= ЗАДАНИЕ =
Продолжите фрагмент лекции о языке как материале словесного искусства, начав сразу после его последнего предложения.

= ИСХОДНЫЙ ФРАГМЕНТ =
Смекни!
smekni.com

Ю. М. Лотман Лекции по структуральной поэтике (стр. 14 из 52)

Материалы других искусств аморфны до того, как к ним прикоснется рука художника, или, вернее, если и имеют свою структуру (мрамор, дерево), то она до начала художественного акта, взятая сама по себе, нейтральна по отношению к человеческому стремлению познать мир.

Языковая структура, имея целью систематизировать знаки кода и сделать их пригодными для передачи информации, вместе с тем копирует представления человека о существующих в объективном мире связях. Структура языка представляет собой итог познавательного акта огромного значения. Художник слова обращается к материалу, в котором конденсированы итоги многовековой деятельности человека, направленной на познание жизни.

Этот вопрос имеет и другую сторону. Бесспорный факт, что язык представляет собой семиотическую систему и в этом смысле однотипен любой кодированной знаковой системе, не должен заслонять одну чрезвычайно существенную сторону его природы.

= ЗАПИСИ НАБОРА ДАННЫХ =

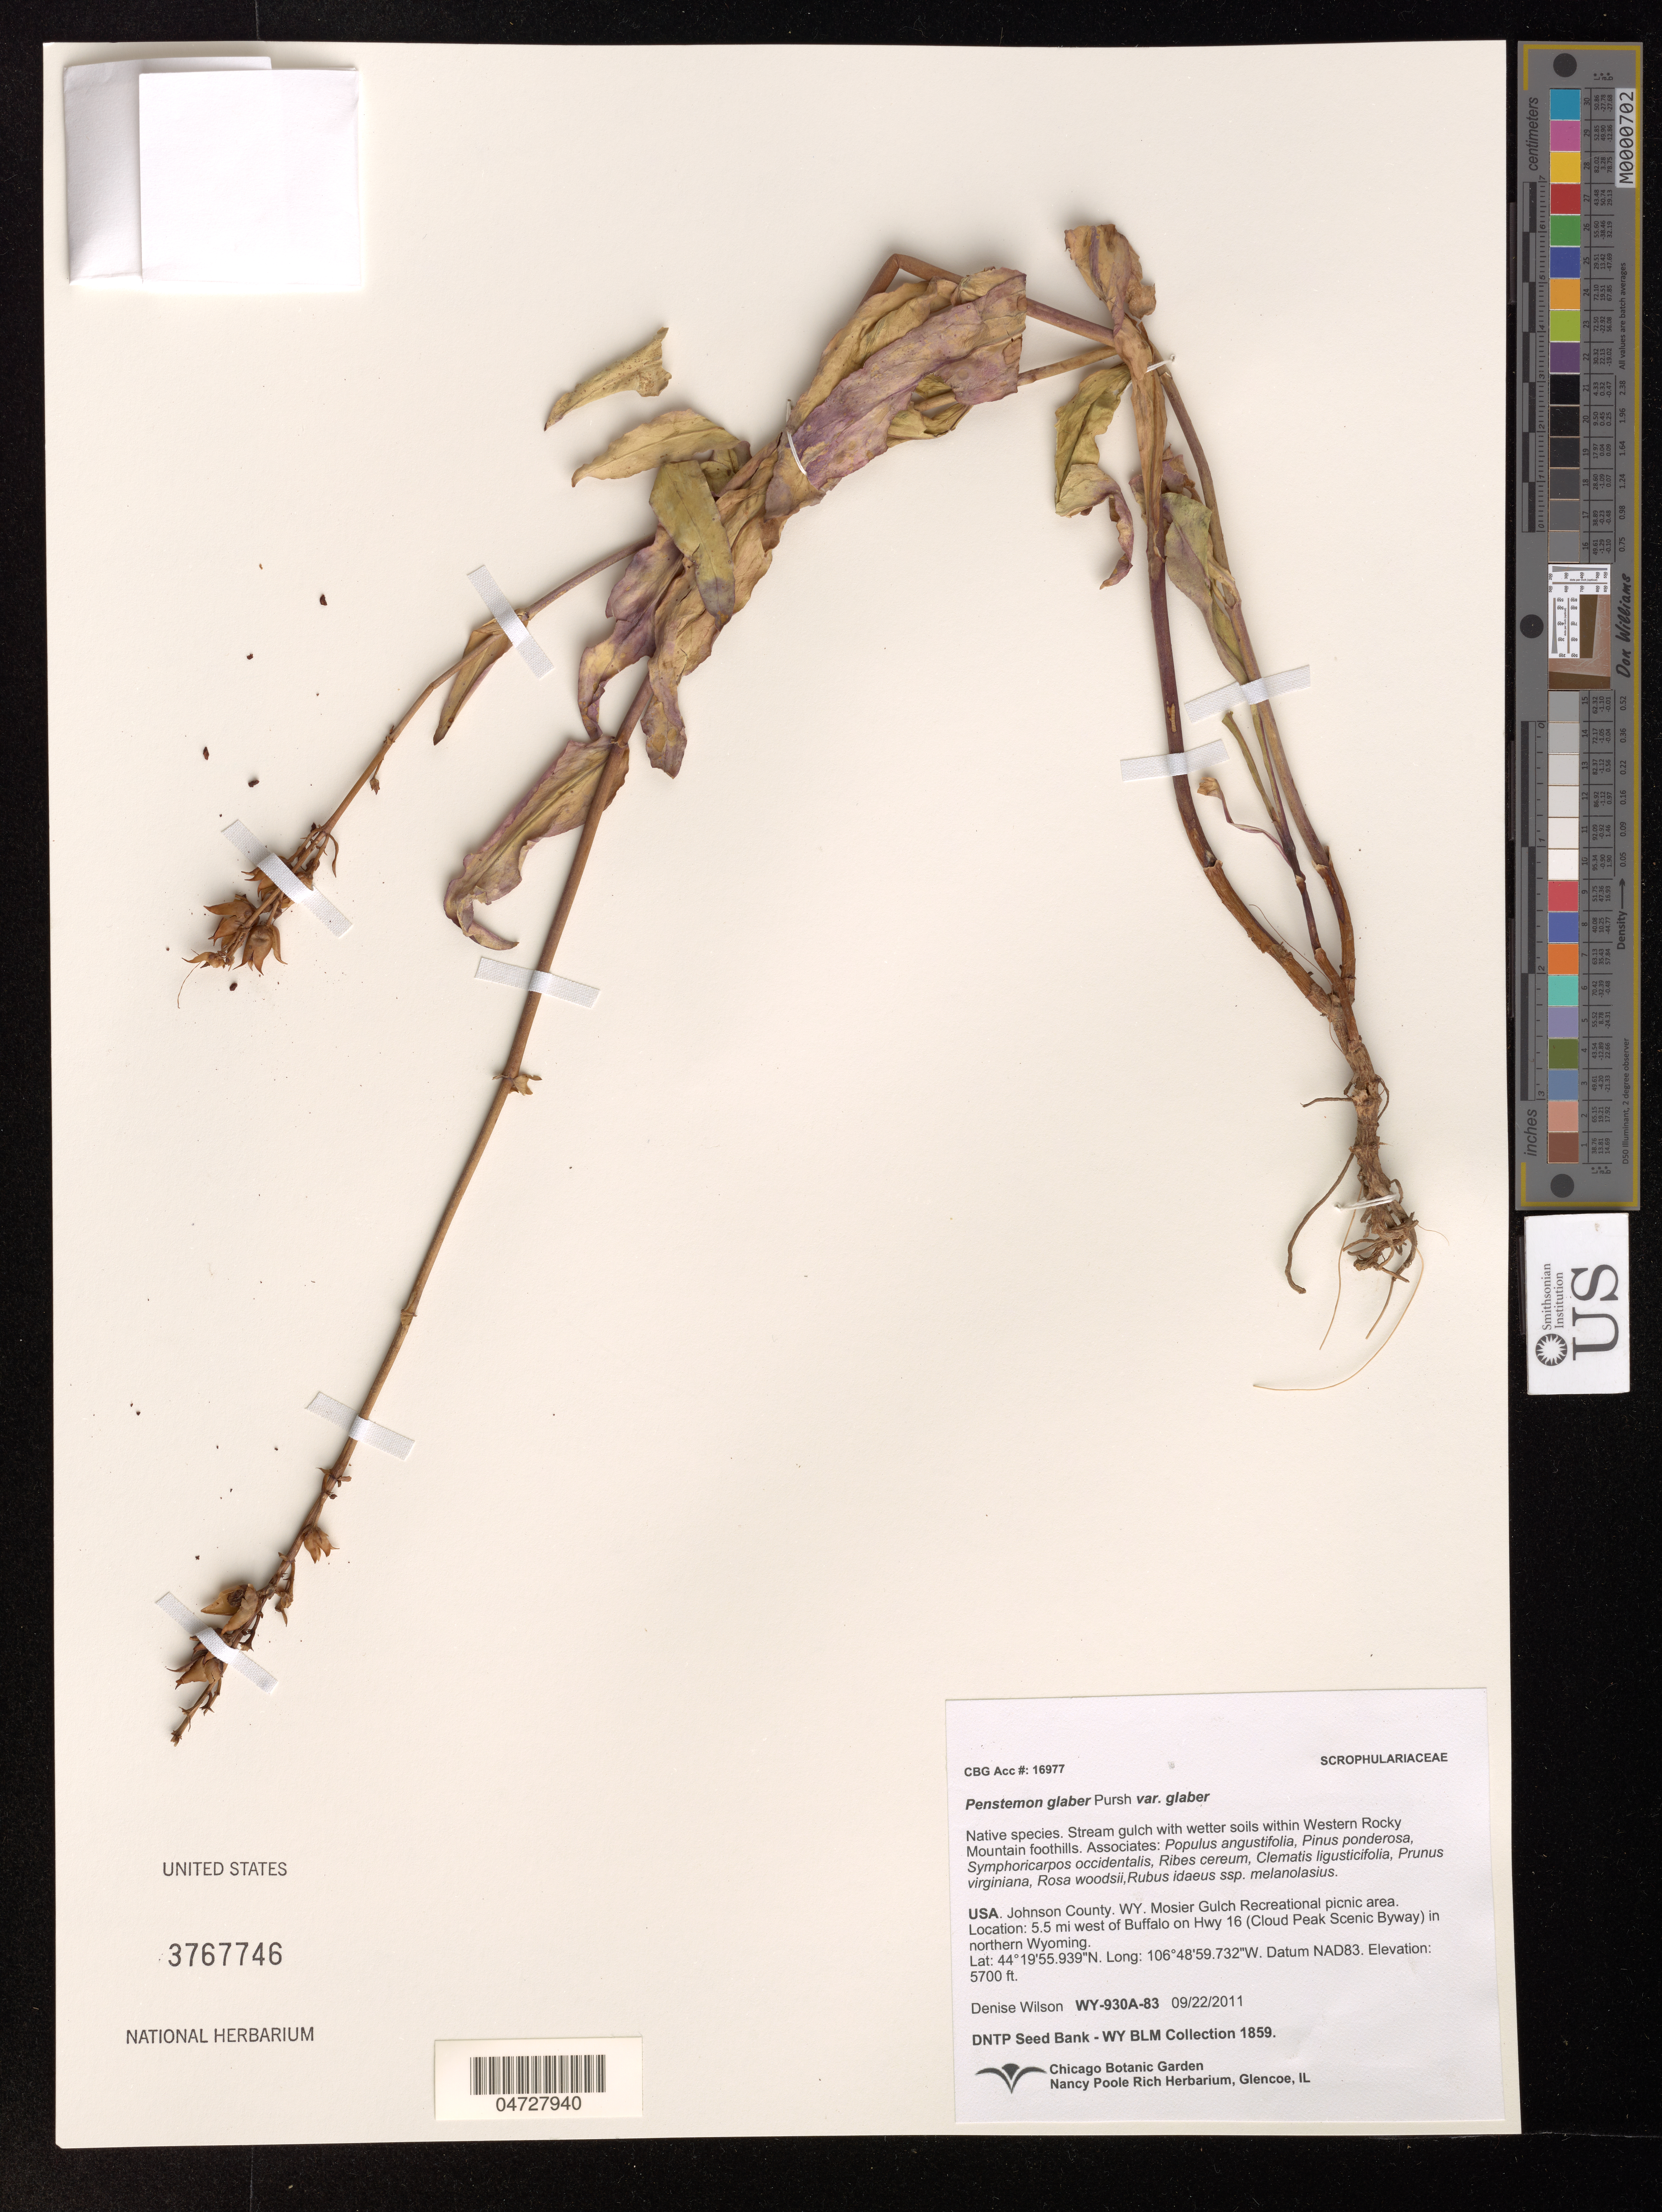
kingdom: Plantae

==

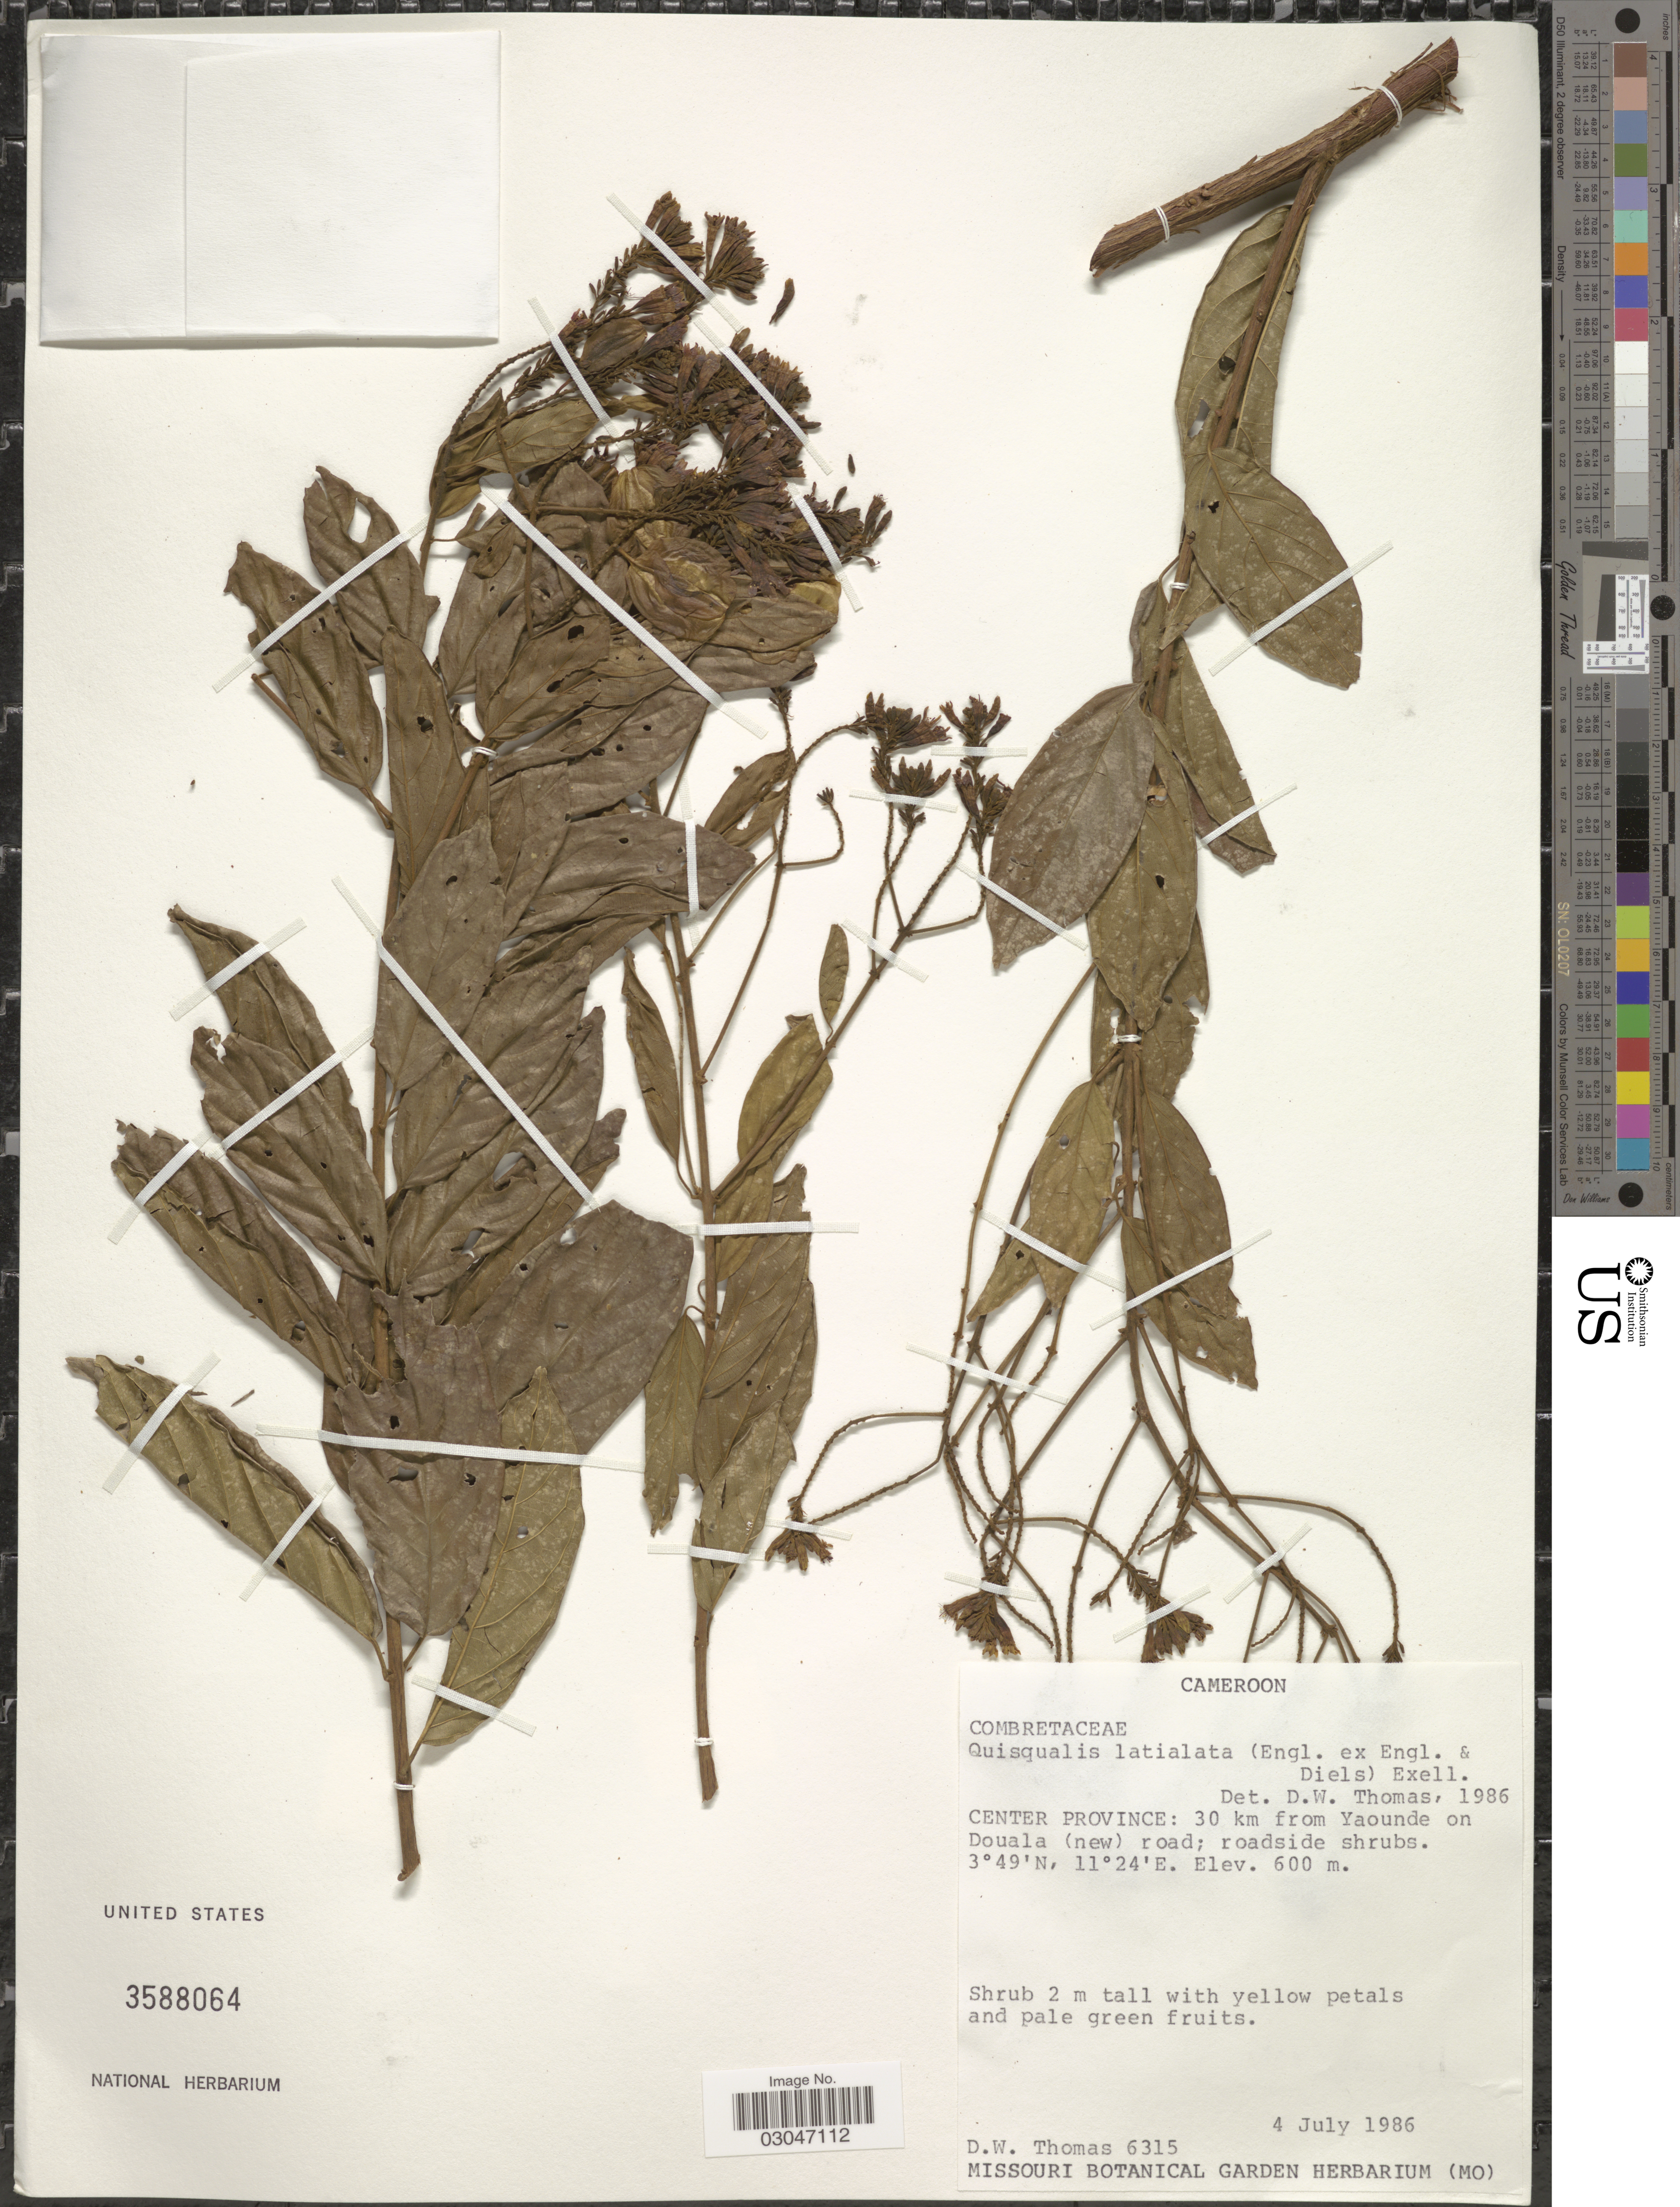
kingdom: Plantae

= ОТВЕТ НА ЗАДАНИЕ =
Любая кодированная сигнальная система из мира техники отличается тем, что имеет полностью упорядоченный, статичный, раз и навсегда наперед заданный характер. В момент создания машин, передающих и принимающих информацию, устанавливается наиболее целесообразная для данных механизмов система кодирующих знаков. В случае, если машины будут модернизированы и объем передаваемой информации изменится, старый код будет отброшен — его заменят новым, приспособленным к усложненной системе.

Языковая система работает в принципиально иных условиях. Прежде всего она находится в постоянном состоянии динамики. Объем и характер передаваемой информации, самая структура кода постоянно видоизменяются. При этом и речи быть не может о том, чтобы в порядке сознательного акта отбросить старую систему кодировки и заменить ее новой: происходит непрерывное стихийное усложнение существующей системы. Поэтому язык заключает в себе не только код, но и историю кода. В любом механизме обычного типа история его создания представляет наименьшую ценность и отбрасывается, как только найдены более совершенные формы. Но уже для машины с запоминающим устройством (а тем более для человека) история накопления интеллектуального опыта представляет вместе с тем и объем этого опыта. Поскольку история сознания является и его содержанием, копирующая ее исторически сложившаяся языковая структура оказывается неразрывно связанной с национальным историко-психическим складом народа. Она не может быть заменена рационально построенным искусственным языком без существенных культурных потерь.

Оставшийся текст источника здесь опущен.